• **Task**
Given the entries that follow, write out exactly the lines starting at the one containing "firewall Sophos XG como parte de ataques" and ending at the one containing "ataques de cinco", both ends included, and only those.

• **Given entries**

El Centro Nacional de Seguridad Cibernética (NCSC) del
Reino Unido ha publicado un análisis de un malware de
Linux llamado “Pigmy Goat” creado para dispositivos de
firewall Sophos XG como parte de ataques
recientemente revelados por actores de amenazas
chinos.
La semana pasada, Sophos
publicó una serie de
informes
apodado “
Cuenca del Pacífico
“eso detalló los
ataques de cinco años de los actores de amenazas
* * *
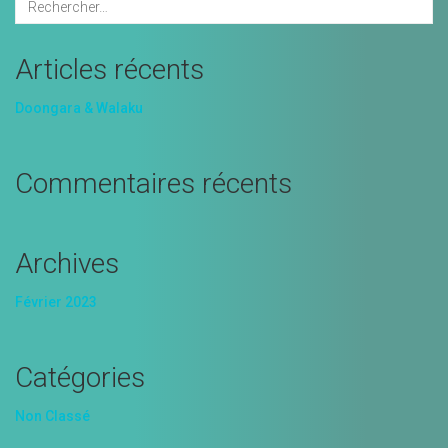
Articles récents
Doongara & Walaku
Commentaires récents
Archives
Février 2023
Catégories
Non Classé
* * *
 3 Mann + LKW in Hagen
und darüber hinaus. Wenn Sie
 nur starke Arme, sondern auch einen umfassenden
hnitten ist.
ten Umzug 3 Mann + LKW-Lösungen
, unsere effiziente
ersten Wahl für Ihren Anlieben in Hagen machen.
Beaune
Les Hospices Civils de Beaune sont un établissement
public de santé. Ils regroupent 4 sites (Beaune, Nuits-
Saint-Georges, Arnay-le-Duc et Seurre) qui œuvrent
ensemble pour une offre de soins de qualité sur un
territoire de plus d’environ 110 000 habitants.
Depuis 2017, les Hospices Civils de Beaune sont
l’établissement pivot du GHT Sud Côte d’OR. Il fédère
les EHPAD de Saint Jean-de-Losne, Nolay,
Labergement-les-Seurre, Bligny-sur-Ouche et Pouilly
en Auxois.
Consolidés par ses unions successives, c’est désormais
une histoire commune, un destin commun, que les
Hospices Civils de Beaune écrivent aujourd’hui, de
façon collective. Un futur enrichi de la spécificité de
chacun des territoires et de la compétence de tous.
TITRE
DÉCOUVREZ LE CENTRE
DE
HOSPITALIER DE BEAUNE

• **Final answer**
firewall Sophos XG como parte de ataques
recientemente revelados por actores de amenazas
chinos.
La semana pasada, Sophos
publicó una serie de
informes
apodado “
Cuenca del Pacífico
“eso detalló los
ataques de cinco años de los actores de amenazas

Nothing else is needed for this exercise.